See also this curious story. Can't vouch for its accuracy! As Yale talks grade deflation, Princeton pulls back | Yale Daily News. And for those who haven't seen it, a homily about grades I gave years ago at Morning Prayers. Beggars for punishment can also read this homily about education requirements.

[Revised 11:15pm on 12/4 to include note about grading in the humanities and reference to second Morning Prayer talk.]

[Added 12/5: I should have mentioned that what I propose for honors determination resembles what happens right now in Phi Beta Kappa elections. That was probably in the back of my mind while I was typing actually.]


  1. The deepest side-effect I can see is inaccuracy. If the differences in exam scores are largely noise then it's inaccurate to give an A to those who lucked into the slightly higher scores. Yet a curve forces the professor into valorizing the noise.

    And if the professor is doing a very, very good job then everyone should know the material perfectly by the end of the course and get an A. The pre-ordained curve pretty much assumes that the professors won't do a very, very good job.

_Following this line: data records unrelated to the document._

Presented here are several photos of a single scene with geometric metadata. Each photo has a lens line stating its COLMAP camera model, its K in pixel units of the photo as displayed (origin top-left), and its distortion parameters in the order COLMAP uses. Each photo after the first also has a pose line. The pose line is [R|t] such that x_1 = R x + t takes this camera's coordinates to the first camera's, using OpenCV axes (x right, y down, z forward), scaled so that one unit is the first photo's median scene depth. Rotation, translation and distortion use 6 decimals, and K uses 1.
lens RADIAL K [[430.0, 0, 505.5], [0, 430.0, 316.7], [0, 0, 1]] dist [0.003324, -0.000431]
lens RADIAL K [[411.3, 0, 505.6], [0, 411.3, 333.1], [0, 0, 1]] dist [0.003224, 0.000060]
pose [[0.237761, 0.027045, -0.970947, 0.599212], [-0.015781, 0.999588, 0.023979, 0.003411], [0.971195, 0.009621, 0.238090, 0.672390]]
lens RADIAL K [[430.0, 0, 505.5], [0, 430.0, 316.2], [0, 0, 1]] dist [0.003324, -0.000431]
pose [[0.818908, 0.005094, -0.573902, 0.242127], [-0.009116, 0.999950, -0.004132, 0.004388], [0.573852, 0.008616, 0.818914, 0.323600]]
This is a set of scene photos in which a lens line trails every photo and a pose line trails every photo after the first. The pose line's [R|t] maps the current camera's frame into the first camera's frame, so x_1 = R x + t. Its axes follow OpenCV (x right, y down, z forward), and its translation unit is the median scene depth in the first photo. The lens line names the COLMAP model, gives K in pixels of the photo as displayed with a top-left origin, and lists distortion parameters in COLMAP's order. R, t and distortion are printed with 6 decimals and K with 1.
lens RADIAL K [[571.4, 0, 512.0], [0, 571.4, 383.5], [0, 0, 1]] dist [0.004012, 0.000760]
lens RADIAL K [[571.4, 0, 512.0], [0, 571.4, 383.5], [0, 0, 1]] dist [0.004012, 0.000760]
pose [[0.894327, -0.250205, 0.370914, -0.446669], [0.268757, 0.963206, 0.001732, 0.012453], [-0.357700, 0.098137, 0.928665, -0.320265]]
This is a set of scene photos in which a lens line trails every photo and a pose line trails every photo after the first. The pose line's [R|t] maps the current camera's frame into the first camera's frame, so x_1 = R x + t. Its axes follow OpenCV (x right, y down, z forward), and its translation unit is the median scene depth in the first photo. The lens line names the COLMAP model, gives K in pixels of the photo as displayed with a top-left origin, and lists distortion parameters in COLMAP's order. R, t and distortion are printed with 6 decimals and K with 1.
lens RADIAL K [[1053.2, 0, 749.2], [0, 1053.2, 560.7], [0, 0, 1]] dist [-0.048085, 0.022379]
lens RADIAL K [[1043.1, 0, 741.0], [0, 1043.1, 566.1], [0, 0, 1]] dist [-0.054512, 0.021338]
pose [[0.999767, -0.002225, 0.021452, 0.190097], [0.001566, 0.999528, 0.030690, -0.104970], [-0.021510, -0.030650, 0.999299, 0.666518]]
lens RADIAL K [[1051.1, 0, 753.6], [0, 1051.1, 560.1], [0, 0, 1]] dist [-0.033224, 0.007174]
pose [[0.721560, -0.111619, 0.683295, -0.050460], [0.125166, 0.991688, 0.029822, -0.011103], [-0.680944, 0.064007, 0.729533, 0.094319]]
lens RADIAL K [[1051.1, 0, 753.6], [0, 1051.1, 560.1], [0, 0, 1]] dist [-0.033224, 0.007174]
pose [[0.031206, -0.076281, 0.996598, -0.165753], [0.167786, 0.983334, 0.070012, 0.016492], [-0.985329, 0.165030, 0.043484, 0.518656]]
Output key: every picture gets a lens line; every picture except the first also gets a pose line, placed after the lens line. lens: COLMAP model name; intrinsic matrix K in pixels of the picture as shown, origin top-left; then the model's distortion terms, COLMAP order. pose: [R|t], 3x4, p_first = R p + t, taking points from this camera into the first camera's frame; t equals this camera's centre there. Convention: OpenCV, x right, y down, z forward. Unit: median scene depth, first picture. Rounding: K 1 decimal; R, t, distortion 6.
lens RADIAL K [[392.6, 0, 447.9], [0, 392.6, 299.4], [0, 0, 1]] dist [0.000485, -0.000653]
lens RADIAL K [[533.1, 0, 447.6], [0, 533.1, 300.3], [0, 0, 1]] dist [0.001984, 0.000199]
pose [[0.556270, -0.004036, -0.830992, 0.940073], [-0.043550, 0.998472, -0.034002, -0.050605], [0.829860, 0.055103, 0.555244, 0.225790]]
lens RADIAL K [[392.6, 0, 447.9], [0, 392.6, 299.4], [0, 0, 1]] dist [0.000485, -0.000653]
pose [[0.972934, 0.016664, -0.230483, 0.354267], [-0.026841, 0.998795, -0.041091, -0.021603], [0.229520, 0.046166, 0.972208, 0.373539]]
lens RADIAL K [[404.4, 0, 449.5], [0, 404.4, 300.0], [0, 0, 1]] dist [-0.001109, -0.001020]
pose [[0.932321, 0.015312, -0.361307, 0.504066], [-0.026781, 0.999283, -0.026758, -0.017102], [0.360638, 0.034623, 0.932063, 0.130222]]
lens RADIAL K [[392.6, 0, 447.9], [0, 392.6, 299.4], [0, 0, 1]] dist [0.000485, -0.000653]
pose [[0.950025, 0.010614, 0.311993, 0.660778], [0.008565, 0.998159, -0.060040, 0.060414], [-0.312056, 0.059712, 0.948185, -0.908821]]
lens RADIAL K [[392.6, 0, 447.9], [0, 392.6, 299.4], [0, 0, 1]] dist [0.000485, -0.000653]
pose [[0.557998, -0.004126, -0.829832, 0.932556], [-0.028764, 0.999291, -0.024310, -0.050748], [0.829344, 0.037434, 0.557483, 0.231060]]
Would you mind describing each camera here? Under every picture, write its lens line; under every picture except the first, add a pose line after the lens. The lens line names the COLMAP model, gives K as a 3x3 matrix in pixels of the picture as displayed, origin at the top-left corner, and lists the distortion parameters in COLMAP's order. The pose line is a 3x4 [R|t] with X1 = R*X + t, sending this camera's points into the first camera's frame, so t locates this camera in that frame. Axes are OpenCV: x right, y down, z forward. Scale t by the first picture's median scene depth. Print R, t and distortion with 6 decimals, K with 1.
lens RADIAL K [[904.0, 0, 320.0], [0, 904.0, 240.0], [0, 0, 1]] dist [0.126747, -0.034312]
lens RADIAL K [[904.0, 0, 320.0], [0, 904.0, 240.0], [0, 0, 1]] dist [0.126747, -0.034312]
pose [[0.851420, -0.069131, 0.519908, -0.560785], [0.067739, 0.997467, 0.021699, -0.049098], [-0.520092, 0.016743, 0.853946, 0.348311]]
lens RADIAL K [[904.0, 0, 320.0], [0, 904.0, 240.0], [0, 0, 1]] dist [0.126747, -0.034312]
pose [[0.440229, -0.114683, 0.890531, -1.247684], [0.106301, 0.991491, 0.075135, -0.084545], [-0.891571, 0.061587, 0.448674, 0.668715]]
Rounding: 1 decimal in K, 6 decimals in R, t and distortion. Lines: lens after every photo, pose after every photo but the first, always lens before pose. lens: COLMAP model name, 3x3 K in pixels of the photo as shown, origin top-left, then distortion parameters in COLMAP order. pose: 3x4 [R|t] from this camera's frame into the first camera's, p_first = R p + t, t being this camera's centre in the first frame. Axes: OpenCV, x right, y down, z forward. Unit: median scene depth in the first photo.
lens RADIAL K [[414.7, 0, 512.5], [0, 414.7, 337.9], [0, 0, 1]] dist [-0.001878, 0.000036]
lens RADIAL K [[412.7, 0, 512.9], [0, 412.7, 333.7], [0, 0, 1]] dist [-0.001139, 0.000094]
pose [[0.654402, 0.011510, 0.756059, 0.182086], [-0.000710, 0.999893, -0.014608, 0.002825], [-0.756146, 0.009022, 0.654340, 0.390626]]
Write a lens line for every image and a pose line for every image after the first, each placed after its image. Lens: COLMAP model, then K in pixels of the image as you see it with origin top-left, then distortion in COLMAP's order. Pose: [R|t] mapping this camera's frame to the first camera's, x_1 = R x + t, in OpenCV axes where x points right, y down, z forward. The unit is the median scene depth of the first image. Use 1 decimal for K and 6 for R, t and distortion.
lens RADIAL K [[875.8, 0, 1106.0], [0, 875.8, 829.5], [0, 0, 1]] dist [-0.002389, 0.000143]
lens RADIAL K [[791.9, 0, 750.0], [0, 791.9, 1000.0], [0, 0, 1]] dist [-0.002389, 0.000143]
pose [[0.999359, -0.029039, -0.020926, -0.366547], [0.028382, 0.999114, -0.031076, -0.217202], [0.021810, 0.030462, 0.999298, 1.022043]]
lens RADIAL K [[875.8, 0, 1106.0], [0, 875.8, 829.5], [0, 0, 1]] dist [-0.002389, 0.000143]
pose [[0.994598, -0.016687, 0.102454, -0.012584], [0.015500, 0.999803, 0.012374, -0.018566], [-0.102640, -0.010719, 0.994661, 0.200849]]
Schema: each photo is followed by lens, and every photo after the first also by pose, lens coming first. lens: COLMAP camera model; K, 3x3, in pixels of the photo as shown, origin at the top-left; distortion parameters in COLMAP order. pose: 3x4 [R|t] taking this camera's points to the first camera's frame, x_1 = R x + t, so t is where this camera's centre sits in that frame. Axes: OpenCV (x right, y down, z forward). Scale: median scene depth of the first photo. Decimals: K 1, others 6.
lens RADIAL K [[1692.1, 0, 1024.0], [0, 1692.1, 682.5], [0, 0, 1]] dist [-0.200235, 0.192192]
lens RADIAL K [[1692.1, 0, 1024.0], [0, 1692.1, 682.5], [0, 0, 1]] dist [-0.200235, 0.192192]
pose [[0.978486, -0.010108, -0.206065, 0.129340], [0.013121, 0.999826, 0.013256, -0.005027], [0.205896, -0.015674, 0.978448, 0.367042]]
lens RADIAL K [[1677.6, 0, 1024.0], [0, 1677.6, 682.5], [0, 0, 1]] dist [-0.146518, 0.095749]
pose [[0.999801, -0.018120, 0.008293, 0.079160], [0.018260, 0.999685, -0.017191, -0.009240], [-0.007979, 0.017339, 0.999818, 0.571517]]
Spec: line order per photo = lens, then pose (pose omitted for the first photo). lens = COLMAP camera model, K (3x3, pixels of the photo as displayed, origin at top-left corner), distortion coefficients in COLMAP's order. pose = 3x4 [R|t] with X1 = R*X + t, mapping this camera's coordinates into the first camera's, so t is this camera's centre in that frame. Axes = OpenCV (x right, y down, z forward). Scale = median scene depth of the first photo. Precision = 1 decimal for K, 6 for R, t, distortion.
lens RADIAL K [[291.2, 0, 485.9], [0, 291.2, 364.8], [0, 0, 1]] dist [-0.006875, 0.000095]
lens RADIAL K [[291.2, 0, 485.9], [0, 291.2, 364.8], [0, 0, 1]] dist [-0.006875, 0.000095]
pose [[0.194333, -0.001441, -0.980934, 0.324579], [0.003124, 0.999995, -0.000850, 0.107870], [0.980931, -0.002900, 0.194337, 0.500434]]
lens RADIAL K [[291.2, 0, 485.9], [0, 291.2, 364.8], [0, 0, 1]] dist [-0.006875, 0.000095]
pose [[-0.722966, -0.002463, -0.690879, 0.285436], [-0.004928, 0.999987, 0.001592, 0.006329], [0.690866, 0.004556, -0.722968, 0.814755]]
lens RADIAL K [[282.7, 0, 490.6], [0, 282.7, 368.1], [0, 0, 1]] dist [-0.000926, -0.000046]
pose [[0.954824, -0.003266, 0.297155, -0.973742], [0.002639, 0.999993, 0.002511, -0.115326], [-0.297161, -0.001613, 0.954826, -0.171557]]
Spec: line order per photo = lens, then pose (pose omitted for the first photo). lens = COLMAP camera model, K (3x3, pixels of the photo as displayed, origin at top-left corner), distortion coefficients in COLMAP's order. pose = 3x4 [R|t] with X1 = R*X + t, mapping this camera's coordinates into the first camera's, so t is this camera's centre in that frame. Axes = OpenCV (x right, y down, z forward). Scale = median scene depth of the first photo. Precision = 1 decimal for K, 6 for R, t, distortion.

    And if a professor tries to fit a Gaussian to the exam scores, the professor also seems to rest on the idea that knowledge transmittal is largely a random process, another notion that's philosophically at odds with idea that professors are unique and skilled carpenters who build a frame of knowledge in the students' brains.

    1. That all makes sense. Curves are a stupid idea for lots of reasons. Class enrollments are not random samples. Even if you did take a random sample of the Harvard student population, it would be a random sample drawn from an unbelievably skewed distribution according to tested ability.

  2. Peter:

    I'll start by granting the caveat that grades are necessarily the best approximation we have to a student's ability and that there will certainly be noise. I'll also start by stating I'm a Harvard professor (a colleague of Harry's) and my class is known for lacking in grade inflation (as Harry can verify); my median grade is usually a B/B+ (though the mode is, I think, usually an A-).

    You make some statements I disagree with.
    "If the differences in exam scores are largely noise then it's inaccurate to give an A to those who lucked into the slightly higher scores."
    I think the key here is that we should be designing exams that are not largely noise. In my exams, the grades typically range from 30% to 99%; while there's some noise, the large separation in grades means I get useful information. I note that students don't particularly like this; low grades do not make them feel good, even though having a large range of results provides the most useful information for grading purposes. More typical exams, where the range is typically 85-99%, provide much less information; if grades are to be given, I think it's appropriate to give an exam that tests the range of abilities.

    "And if the professor is doing a very, very good job then everyone should know the material perfectly by the end of the course and get an A."
    I just can't agree with this statement. This is only true if one is not challenging a majority of the students. I would say that if the professor is doing a very good job, then everyone should be learning as much new material as is reasonably possible (given the heterogeneity of ability and effort). Ideally, everyone who takes my class (and puts in the effort) is learning some minimum threshold amount. Also ideally, the talented and/or energetic students that come in are not bored but challenged, and have the opportunity to learn more. I suppose I could give a grade based on learning that minimum threshold amount and then everyone might get an A. But that doesn't seem appropriate to me.

    Of course, students need to realize that a "B" in my class would possibly be equal to an A or A- in another class, a message I have to try to reinforce often.

  3. If almost everyone gets some sort of A, that necessarily increases the stress of getting a B. If grade inflation continues, an A- will soon be horrible.